If your house is anything like mine, fresh fish fillets don’t make it to the freezer very often. However, on the rare occasion they do, I’ve learned a few quick tricks for preventing freezer burn and the dried out, dehydrated taste that comes along with it.
- Add 1 tsp table salt to a large bowl of cold water and rinse fillets in bowl of water.
- Grab a gallon sized plastic zip lock storage bag.
- Label bag with date and species using a piece of tape and ball-point pen or marker.
- Fill the gallon size zip lock storage bag about half way with tap water.
- Place fish fillets inside zip lock bag, making sure fish is entirely submerged in water.
- Zip bag firmly closed.
- Place bag of fish and water on top of a cookie sheet or baking pan while you repeat the process if you have more than one fillet to freeze.
- Check to be sure fillets are flat (not scrunched up or curled) inside of the bag before placing in the freezer.

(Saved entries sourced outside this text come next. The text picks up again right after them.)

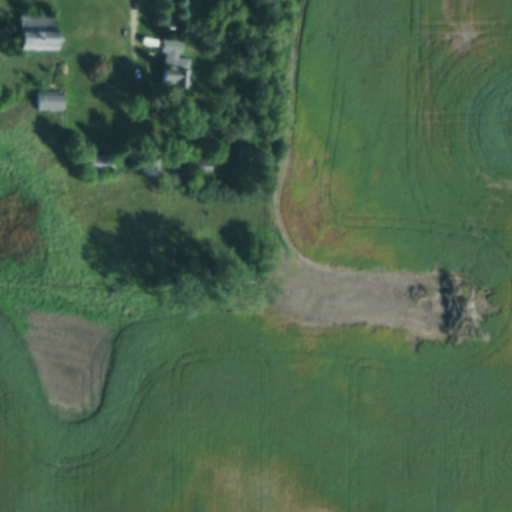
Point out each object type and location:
road: (137, 28)
building: (39, 33)
building: (173, 66)
building: (99, 165)
building: (198, 165)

- If you have enough room, you can leave the fillets stacked on top of the cookie sheet or baking pan so that they freeze flat. This creates more room in your freezer so you can stack other fillets or frozen foods on top of the fish.
Fillets will keep at reasonably good quality in the freezer if stored in this manner for up to 6 months. However, I would highly suggest thawing the fillets and cooking them up within a few weeks of freezing.